What’s left out, in a word – this is still more true in America than in Great Britain – is anything that used to count as an important political issue. Class conflict in particular does not represent well on the screen; and that, obviously, is the reason why media management is not simply an ideologically-neutral stupefaction of the democratic body public. It favours the Right, because the Right cannot advertise its essential function as the representative of a privileged minority. The handlers then tend to be anti-intellectual: voters (and consumers) are thought to be irrational by nature, they are bored by politics. What reasonable person could be gulled by this flimflam? If Poirier’s analysis of what is really there on the television screen is typical of American political consciousness, then the handlers may already have achieved more than we thought.
Paul Sawyer
Cornell University
Vol. 11 No. 11 · 1 June 1989
From Cushing Strout
Richard Poirier would not recognise either his books or his editorial career under Paul Sawyer’s perjorative labels of ‘a conservative academic’ and ‘a reasonable pragmatist with a long historical perspective’ (Letters, 30 March). But any knowledgable and empirically-minded reader ought to recognise the accuracy of Poirier’s criticism of Baudrillard’s mythologising America. The Parisian journalist Diana Pinto, reviewing it in La Revue Tocqueville, offered it as the best example of L’Amérique dans les têtes, proof of ‘the extent to which America is a figment of the French imagination light years away from any concrete national reality. Americans reading the book can only wonder what society he is describing.’

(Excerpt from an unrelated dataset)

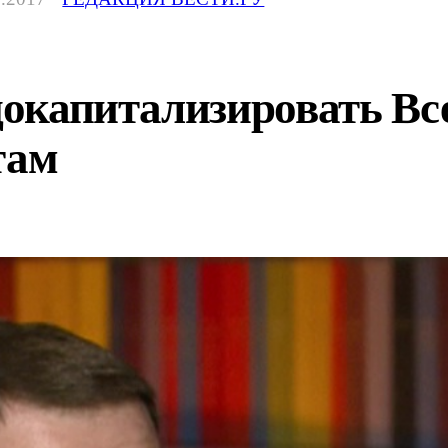
 докапитализировать В
там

My colleague Sawyer makes far too much of Poirier’s single brief reference to George Bush’s campaign and implausibly assumes that we need French Post-Structuralism in order to criticise the media’s reduction of political argument to ‘impressions’ – a point Sawyer himself derives from Joe McGinnis’s The Selling of the President. The Frenchman’s exaggeration of the media’s influence makes it impossible to understand why some 46 per cent of the voters chose the ‘cool’ candidate rather than the ‘warm’ one supposedly favoured by the media. Whatever Sawyer’s abstraction ‘the American political consciousness’ means, it must take account as well of the complaint so many of the winners made about the low level of their candidate’s campaign. The important, unhappy and neglected fact, moreover, is that nearly half the electorate (in spite of the media’s wooing) did not vote at all because both candidates seemed weak, as Poirier recognised. Many of us who voted with reservations for Dukakis think he bungled his early lead, not least because for most of the campaign he shunned ‘liberalism’ as if it were a malignity. His philosophical bedfellows on this score, ironically enough, are the rigorously anti-liberal French Post-Structuralists to whom Sawyer misguidedly urges us to turn for political enlightenment.